The purge extended beyond Cambridge. The Yale Budget Lab, Center for American Progress, Peterson Institute for International Economics, and Spain's Santander Bank all severed ties with Summers by Thursday. Even media outlets distanced themselves: The New York Times declined to renew Summers' opinion contributor contract, signed in January, while Bloomberg TV ended his paid appearances. On X (formerly Twitter), the story trended under hashtags like #EpsteinFiles and #SummersScandal, with users from conservative firebrands to progressive activists decrying the "elite pedophile pipeline."
For victims' advocates, the episode is a grim vindication. Groups like the National Center for Missing & Exploited Children hailed the Oversight Committee's work as a step toward accountability, though they lamented the decade-long delay in unsealing these records. "Epstein didn't kill himself, and neither did the secrets protecting his friends," said one survivor, Virginia Giuffre, in a statement echoing her posthumously published memoir. Giuffre, who died in 2024, had accused Epstein and Maxwell of trafficking her to prominent men, including Prince Andrew – a claim settled out of court.
As the DOJ investigation ramps up under Bondi's oversight, questions swirl: Will more flight manifests surface? What of Epstein's encrypted hard drives, seized in 2019 but only partially decrypted? And how deeply did Harvard – already scarred by Epstein's $9 million in gifts – enable this network? Summers, now 70 and holed up at his Brookline home, has remained silent since his resignations. In a rare prior comment, he told Axios, "I am deeply ashamed of my association with Epstein and take full responsibility."
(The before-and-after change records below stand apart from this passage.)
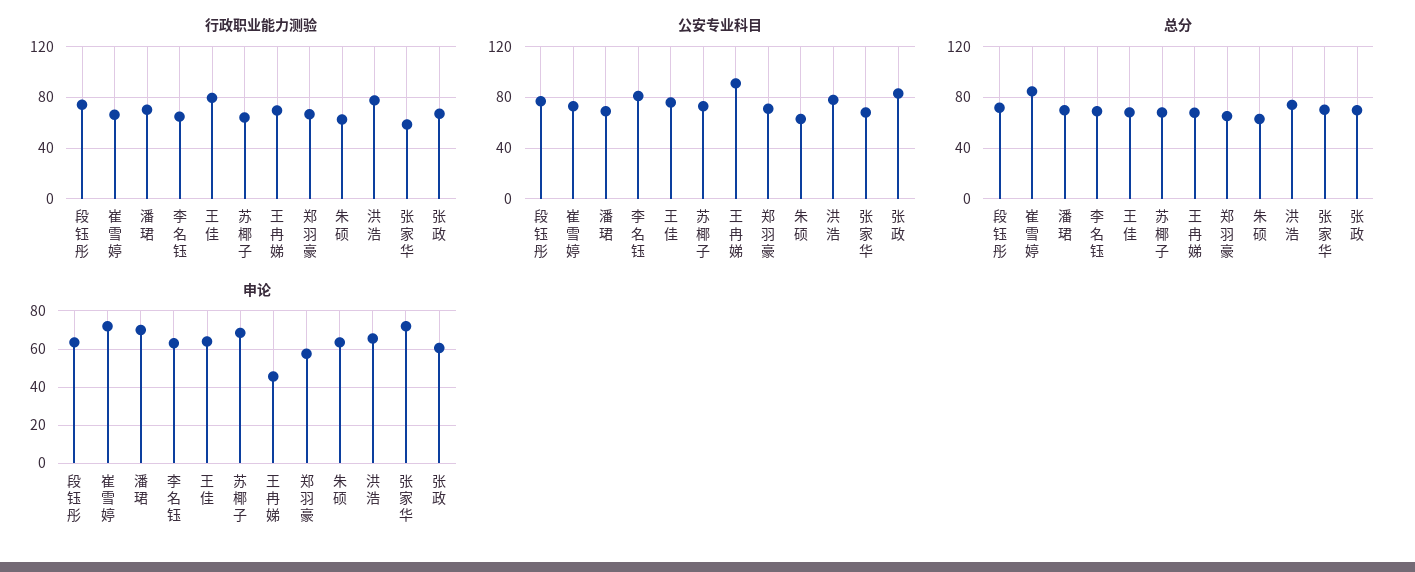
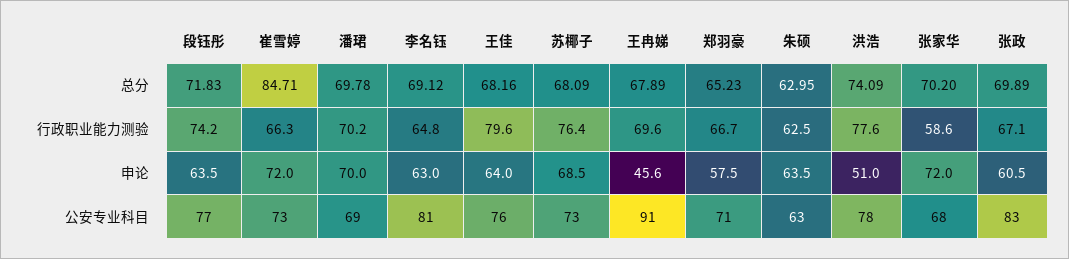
  {
    "行政职业能力测验": {
      "段钰彤": 74.2,
      "崔雪婷": 66.3,
      "潘珺": 70.2,
      "李名钰": 64.8,
      "王佳": 79.6,
-     "苏椰子": 65,
+     "苏椰子": 76.4,
      "王冉娣": 69.6,
      "郑羽豪": 66.7,
      "朱硕": 62.5,
      "洪浩": 77.6,
      "张家华": 58.6,
      "张政": 67.1
    },
    "公安专业科目": {
      "段钰彤": 77,
      "崔雪婷": 73,
      "潘珺": 69,
      "李名钰": 81,
      "王佳": 76,
      "苏椰子": 73,
      "王冉娣": 91,
      "郑羽豪": 71,
      "朱硕": 63,
      "洪浩": 78,
      "张家华": 68,
      "张政": 83
    },
    "总分": {
      "段钰彤": 71.83,
      "崔雪婷": 84.71,
      "潘珺": 69.78,
      "李名钰": 69.12,
      "王佳": 68.16,
      "苏椰子": 68.09,
      "王冉娣": 67.89,
      "郑羽豪": 65.23,
      "朱硕": 62.95,
      "洪浩": 74.09,
      "张家华": 70.2,
      "张政": 69.89
    },
    "申论": {
      "段钰彤": 63.5,
      "崔雪婷": 72,
      "潘珺": 70,
      "李名钰": 63,
      "王佳": 64,
      "苏椰子": 68.5,
      "王冉娣": 45.6,
      "郑羽豪": 57.5,
      "朱硕": 63.5,
-     "洪浩": 65,
+     "洪浩": 51,
      "张家华": 72,
      "张政": 60.5
    }
  }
This saga, unfolding against the 2025 holiday season, serves as a stark reminder of unchecked power's perils. Epstein's death may have silenced one predator, but the echoes of his enablers reverberate through boardrooms and ivory towers, demanding a fuller accounting. For now, Summers' honeymoon idyll stands as a metaphor for innocence lost – a brief paradise on an island built on exploitation.